=== Begin Enclosure ===
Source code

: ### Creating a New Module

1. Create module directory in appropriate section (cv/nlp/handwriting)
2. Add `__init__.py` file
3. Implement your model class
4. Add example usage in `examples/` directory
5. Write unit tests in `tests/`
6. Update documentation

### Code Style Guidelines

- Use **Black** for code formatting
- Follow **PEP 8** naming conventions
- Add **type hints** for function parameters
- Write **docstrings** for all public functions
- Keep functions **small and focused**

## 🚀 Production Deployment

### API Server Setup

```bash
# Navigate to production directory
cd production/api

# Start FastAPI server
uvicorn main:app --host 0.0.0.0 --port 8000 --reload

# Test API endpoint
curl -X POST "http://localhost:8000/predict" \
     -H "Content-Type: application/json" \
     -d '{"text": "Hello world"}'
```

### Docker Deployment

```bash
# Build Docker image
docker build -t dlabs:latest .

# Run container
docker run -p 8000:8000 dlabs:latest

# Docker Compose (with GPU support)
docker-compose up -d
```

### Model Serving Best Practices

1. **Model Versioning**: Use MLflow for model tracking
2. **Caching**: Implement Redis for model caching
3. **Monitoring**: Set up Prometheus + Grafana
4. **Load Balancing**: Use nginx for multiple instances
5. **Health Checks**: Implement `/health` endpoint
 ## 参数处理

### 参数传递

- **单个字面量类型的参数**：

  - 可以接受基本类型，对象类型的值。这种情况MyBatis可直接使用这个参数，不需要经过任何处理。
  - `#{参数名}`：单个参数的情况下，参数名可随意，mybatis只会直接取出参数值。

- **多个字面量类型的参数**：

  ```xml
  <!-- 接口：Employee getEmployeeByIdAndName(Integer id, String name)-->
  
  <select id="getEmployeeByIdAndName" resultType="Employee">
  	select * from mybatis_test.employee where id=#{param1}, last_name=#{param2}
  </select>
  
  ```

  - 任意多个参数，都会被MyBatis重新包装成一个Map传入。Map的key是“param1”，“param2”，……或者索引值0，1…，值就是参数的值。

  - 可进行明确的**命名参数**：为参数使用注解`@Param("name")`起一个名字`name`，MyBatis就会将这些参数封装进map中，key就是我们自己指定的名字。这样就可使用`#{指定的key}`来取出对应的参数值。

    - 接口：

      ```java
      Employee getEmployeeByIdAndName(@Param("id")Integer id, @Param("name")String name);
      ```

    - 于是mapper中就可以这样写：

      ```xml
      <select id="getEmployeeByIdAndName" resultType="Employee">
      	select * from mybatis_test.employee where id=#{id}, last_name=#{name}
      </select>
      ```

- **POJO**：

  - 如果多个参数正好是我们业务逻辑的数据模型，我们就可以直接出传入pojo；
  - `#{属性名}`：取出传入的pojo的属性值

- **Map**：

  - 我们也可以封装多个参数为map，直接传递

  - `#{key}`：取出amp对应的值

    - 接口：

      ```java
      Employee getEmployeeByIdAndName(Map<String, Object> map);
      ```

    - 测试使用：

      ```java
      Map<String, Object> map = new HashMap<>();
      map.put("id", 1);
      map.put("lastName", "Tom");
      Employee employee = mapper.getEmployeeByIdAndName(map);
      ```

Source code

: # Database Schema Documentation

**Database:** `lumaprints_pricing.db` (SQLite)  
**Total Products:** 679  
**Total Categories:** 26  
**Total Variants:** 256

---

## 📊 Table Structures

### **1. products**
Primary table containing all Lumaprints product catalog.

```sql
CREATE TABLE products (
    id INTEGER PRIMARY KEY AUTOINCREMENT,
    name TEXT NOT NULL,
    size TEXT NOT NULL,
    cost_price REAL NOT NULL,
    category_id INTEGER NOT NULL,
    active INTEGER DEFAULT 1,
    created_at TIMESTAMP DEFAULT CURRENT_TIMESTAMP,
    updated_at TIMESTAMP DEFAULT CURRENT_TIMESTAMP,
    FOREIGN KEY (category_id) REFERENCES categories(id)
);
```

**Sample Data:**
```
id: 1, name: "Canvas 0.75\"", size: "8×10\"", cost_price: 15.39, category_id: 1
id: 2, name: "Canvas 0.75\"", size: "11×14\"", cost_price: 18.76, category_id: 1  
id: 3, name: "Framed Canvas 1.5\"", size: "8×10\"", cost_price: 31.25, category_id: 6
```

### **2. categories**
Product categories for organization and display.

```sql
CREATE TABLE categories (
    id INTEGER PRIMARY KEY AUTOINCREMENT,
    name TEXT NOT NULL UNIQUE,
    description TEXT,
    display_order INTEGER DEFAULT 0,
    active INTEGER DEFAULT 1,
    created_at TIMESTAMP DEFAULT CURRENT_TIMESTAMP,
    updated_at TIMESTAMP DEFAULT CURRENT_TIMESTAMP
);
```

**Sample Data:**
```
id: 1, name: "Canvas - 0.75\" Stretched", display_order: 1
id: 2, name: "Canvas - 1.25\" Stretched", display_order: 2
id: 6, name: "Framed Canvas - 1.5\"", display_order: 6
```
=== End Enclosure ===
Required action ->
Give back each line above precisely as it stands.

Solution to the exercise ->
Source code

: ### Creating a New Module

1. Create module directory in appropriate section (cv/nlp/handwriting)
2. Add `__init__.py` file
3. Implement your model class
4. Add example usage in `examples/` directory
5. Write unit tests in `tests/`
6. Update documentation

### Code Style Guidelines

- Use **Black** for code formatting
- Follow **PEP 8** naming conventions
- Add **type hints** for function parameters
- Write **docstrings** for all public functions
- Keep functions **small and focused**

## 🚀 Production Deployment

### API Server Setup

```bash
# Navigate to production directory
cd production/api

# Start FastAPI server
uvicorn main:app --host 0.0.0.0 --port 8000 --reload

# Test API endpoint
curl -X POST "http://localhost:8000/predict" \
     -H "Content-Type: application/json" \
     -d '{"text": "Hello world"}'
```

### Docker Deployment

```bash
# Build Docker image
docker build -t dlabs:latest .

# Run container
docker run -p 8000:8000 dlabs:latest

# Docker Compose (with GPU support)
docker-compose up -d
```

### Model Serving Best Practices

1. **Model Versioning**: Use MLflow for model tracking
2. **Caching**: Implement Redis for model caching
3. **Monitoring**: Set up Prometheus + Grafana
4. **Load Balancing**: Use nginx for multiple instances
5. **Health Checks**: Implement `/health` endpoint
 ## 参数处理

### 参数传递

- **单个字面量类型的参数**：

  - 可以接受基本类型，对象类型的值。这种情况MyBatis可直接使用这个参数，不需要经过任何处理。
  - `#{参数名}`：单个参数的情况下，参数名可随意，mybatis只会直接取出参数值。

- **多个字面量类型的参数**：

  ```xml
  <!-- 接口：Employee getEmployeeByIdAndName(Integer id, String name)-->
  
  <select id="getEmployeeByIdAndName" resultType="Employee">
  	select * from mybatis_test.employee where id=#{param1}, last_name=#{param2}
  </select>
  
  ```

  - 任意多个参数，都会被MyBatis重新包装成一个Map传入。Map的key是“param1”，“param2”，……或者索引值0，1…，值就是参数的值。

  - 可进行明确的**命名参数**：为参数使用注解`@Param("name")`起一个名字`name`，MyBatis就会将这些参数封装进map中，key就是我们自己指定的名字。这样就可使用`#{指定的key}`来取出对应的参数值。

    - 接口：

      ```java
      Employee getEmployeeByIdAndName(@Param("id")Integer id, @Param("name")String name);
      ```

    - 于是mapper中就可以这样写：

      ```xml
      <select id="getEmployeeByIdAndName" resultType="Employee">
      	select * from mybatis_test.employee where id=#{id}, last_name=#{name}
      </select>
      ```

- **POJO**：

  - 如果多个参数正好是我们业务逻辑的数据模型，我们就可以直接出传入pojo；
  - `#{属性名}`：取出传入的pojo的属性值

- **Map**：

  - 我们也可以封装多个参数为map，直接传递

  - `#{key}`：取出amp对应的值

    - 接口：

      ```java
      Employee getEmployeeByIdAndName(Map<String, Object> map);
      ```

    - 测试使用：

      ```java
      Map<String, Object> map = new HashMap<>();
      map.put("id", 1);
      map.put("lastName", "Tom");
      Employee employee = mapper.getEmployeeByIdAndName(map);
      ```

Source code

: # Database Schema Documentation

**Database:** `lumaprints_pricing.db` (SQLite)  
**Total Products:** 679  
**Total Categories:** 26  
**Total Variants:** 256

---

## 📊 Table Structures

### **1. products**
Primary table containing all Lumaprints product catalog.

```sql
CREATE TABLE products (
    id INTEGER PRIMARY KEY AUTOINCREMENT,
    name TEXT NOT NULL,
    size TEXT NOT NULL,
    cost_price REAL NOT NULL,
    category_id INTEGER NOT NULL,
    active INTEGER DEFAULT 1,
    created_at TIMESTAMP DEFAULT CURRENT_TIMESTAMP,
    updated_at TIMESTAMP DEFAULT CURRENT_TIMESTAMP,
    FOREIGN KEY (category_id) REFERENCES categories(id)
);
```

**Sample Data:**
```
id: 1, name: "Canvas 0.75\"", size: "8×10\"", cost_price: 15.39, category_id: 1
id: 2, name: "Canvas 0.75\"", size: "11×14\"", cost_price: 18.76, category_id: 1  
id: 3, name: "Framed Canvas 1.5\"", size: "8×10\"", cost_price: 31.25, category_id: 6
```

### **2. categories**
Product categories for organization and display.

```sql
CREATE TABLE categories (
    id INTEGER PRIMARY KEY AUTOINCREMENT,
    name TEXT NOT NULL UNIQUE,
    description TEXT,
    display_order INTEGER DEFAULT 0,
    active INTEGER DEFAULT 1,
    created_at TIMESTAMP DEFAULT CURRENT_TIMESTAMP,
    updated_at TIMESTAMP DEFAULT CURRENT_TIMESTAMP
);
```

**Sample Data:**
```
id: 1, name: "Canvas - 0.75\" Stretched", display_order: 1
id: 2, name: "Canvas - 1.25\" Stretched", display_order: 2
id: 6, name: "Framed Canvas - 1.5\"", display_order: 6
```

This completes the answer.